#### TEXT FOR ANALYSIS

APEX COURT ON WHETHER INSURER IS A CONSUMER WITHIN PURVIEW OF CP ACT - RECOVERY, SUBROGATION AND CONSUMER PROTECTION ACT

Justice in India should be simple, speedy and cheap,” the first PM J Nehru was quoted as saying in 1995. Decades later that largely remains a pipe dream.

Cases continue to pile up in various Courts and it was reported quoting Judiciary that even where lower trial courts disposed off nearly 20 M cases last yar, 18 million fresh cases were filed. Apart from trial courts, there are many at High Courts and many pending before the Supreme Court. Civil matters takes ages and by the time judgment is pronounced, there may not be a winner.

Here is a case which is of significance to Insurer but coming as it did years after an important amendment in the statue could prove not to be of much practical use.

The year 1986 saw enactment of a social welfare legislation - Consumer Protection Act aimed at providing better protection of the interests of consumers and paved way for establishment of consumer councils and quasi judicial authorities for settlement of disputes of consumers. Who is entitled to benefit under the statute has been the subject matter of dispute in various forums and before the Apex Court also. There was an all important amendment in Sec 2(d) of the Act in 2002 by addition of words ‘but does not include a person who avails of such services from any commercial purpose’ in the definition of consumer which excluded such persons from the purview and complaints made by such persons became not maintainable. Commercial purpose would not include use by a person of goods bought and used by him and services availed by him exclusively for the purposes of earning his livelihood by means of self-employment.


One of the founding principles of Insurance is that of ‘Subrogation’. It is the principle under which an insurer having paid a loss under a Policy becomes entitled to all the rights and remedies belonging to the insured against a third party with respect to any loss covered by the policy. This is based on two sound principles of equity :
(a) No tort-feasor should escape liability for his wrong; (b) No unjust enrichment for the injured, by recovery of compensation for the same loss, from more than one source. The doctrine of subrogation will thus enable the insurer, to step into the shoes of the assured, and enforce the rights and remedies available to the assured.


`Right of Subrogation' is statutorily recognized and described in section 79 of the Marine Insurance Act, 1963. The Act specifies that when Insurer pays a partial loss, he acquires no title to the subject matter insured, but he is thereupon subrogated to all rights and remedies of the assured. Section 140 of Contract Act, 1872, deals with the principle of subrogation with reference to rights of a Surety/Guarantor. Subrogation, as an equitable assignment, is inherent, incidental and collateral to a contract of indemnity, which
occurs automatically, when the insurer settles the claim under the policy, by reimbursing the entire loss suffered by the assured.

########
#### SUPPLIED ENTRIES

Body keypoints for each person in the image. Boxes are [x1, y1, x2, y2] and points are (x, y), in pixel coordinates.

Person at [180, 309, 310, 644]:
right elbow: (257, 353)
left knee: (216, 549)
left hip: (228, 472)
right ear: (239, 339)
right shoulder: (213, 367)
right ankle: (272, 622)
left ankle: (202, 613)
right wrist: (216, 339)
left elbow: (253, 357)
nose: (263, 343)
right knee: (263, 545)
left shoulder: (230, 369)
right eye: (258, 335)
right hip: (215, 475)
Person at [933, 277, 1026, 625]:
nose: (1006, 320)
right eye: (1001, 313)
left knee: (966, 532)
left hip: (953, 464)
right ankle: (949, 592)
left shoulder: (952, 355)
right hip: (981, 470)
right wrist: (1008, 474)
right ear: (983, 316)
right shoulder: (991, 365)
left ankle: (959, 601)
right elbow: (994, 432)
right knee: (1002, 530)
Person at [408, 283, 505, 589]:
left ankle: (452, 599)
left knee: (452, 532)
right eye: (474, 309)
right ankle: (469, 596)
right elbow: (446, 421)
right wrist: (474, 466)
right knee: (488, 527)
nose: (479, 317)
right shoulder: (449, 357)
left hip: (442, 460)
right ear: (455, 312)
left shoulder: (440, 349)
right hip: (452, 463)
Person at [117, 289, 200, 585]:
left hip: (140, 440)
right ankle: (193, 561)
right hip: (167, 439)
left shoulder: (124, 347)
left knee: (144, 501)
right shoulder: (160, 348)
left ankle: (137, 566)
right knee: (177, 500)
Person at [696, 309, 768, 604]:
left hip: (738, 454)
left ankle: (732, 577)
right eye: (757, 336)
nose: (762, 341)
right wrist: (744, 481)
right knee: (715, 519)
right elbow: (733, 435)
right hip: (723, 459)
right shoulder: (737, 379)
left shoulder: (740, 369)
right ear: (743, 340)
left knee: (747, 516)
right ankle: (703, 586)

########

WORK TO BE COMPLETED: Write the next few paragraphs of the article on insurers, subrogation and the Consumer Protection Act, picking up after its final sentence.

RESULT:
In practice, to avoid any dispute with the assured as to the right of subrogation and extent of its rights, the insurers usually reduce the terms of subrogation into writing in the form of a Letter of Subrogation which enables and authorizes the insurer to recover the amount settled and paid by the insurer, from the third party wrong-doer as a Subrogee-cum- Attorney. When the insurer obtains an instrument from the assured on settlement of the claim, whether it will be a
deed of subrogation, or subrogation-cum-assignment, would  depend upon the intention of parties as evidenced by the wording of the document. The title or caption of the document, by itself, may not be conclusive. It is possible that the document may be styled as `subrogation' but may contain in addition an assignment in regard to the balance of the claim, in which event it will be a deed of subrogation-cum-assignment. It may be a pure and simple subrogation but may inadvertently or by way of excessive caution use words more appropriate to an assignment. If the terms clearly show that the intention was to have only a subrogation, use of the words "assign, transfer and abandon in favour of" would in the context be construed as referring to subrogation and nothing more.


With this lengthy background here is the recent judgment of Apex Court in Civil Appeal No. 5611 of 1999.


The cause of action arose due to a road accident involving goods of Cheran Spinning Mills, a manufacturer of cotton yarn. They availed a policy of insurance from National Insurance covering transit risks between the period 11.5.1995 and 10.5.1996 in respect of cotton yarn sent by them. They consigned hosiery cotton yarn of the value of Rs.7,70,948/- through the carrier “ETO” on 6.10.1995 for transportation and delivery to a consignee at Calcutta. The goods vehicle carrying the said consignment met with an accident and the consignment was completely damaged.


After conduct of survey, the Insurer settled the claim of Charan for Rs.447436/- in Feb 96. Upon receipt of payment, Charan executed Letter of Subrogation-cum-Special Power of Attorney in favour of the Insurer and they jointly filed a complaint under the Consumer Protection Act, 1986 against the Carrier before the District Consumer Disputes Redressal Commission, Dindigul, claiming compensation of Rs.447,436/- with interest at 12% per annum, for deficiency in service, as the damage to the consignment was due to the negligence on the part of carrier and its servants.


It was averrred that the insurer as subrogee was the co-complainant in view of the statutory subrogation in its favour. The District Forum by its order dated 8.11.1996 allowed the complaint and directed the appellant to pay Rs.447,436/- with interest at the rate of 12% per annum from the date of accident (8.10.1995) till date of payment to the Insurer, on the basis of the subrogation. The District Forum held that the failure to deliver the consignment in sound condition was a deficiency in service, in view of the unrebutted presumption of negligence arising under sections 8 and 9 of the Carriers Act, 1865.


ETO appealed before the State Consumer Disputes Redressal Commission, Madras, challenging the said order but the same was dismissed on 2.4.1998. ETO filed a revision before the National Consumer Disputes Redressal Commission which dismissed the revision petition by a short non-speaking order dated 19.7.1999 stating that they do not find any illegality or jurisdictional error in the order passed by the State commission, which was again challenged before the Apex Court.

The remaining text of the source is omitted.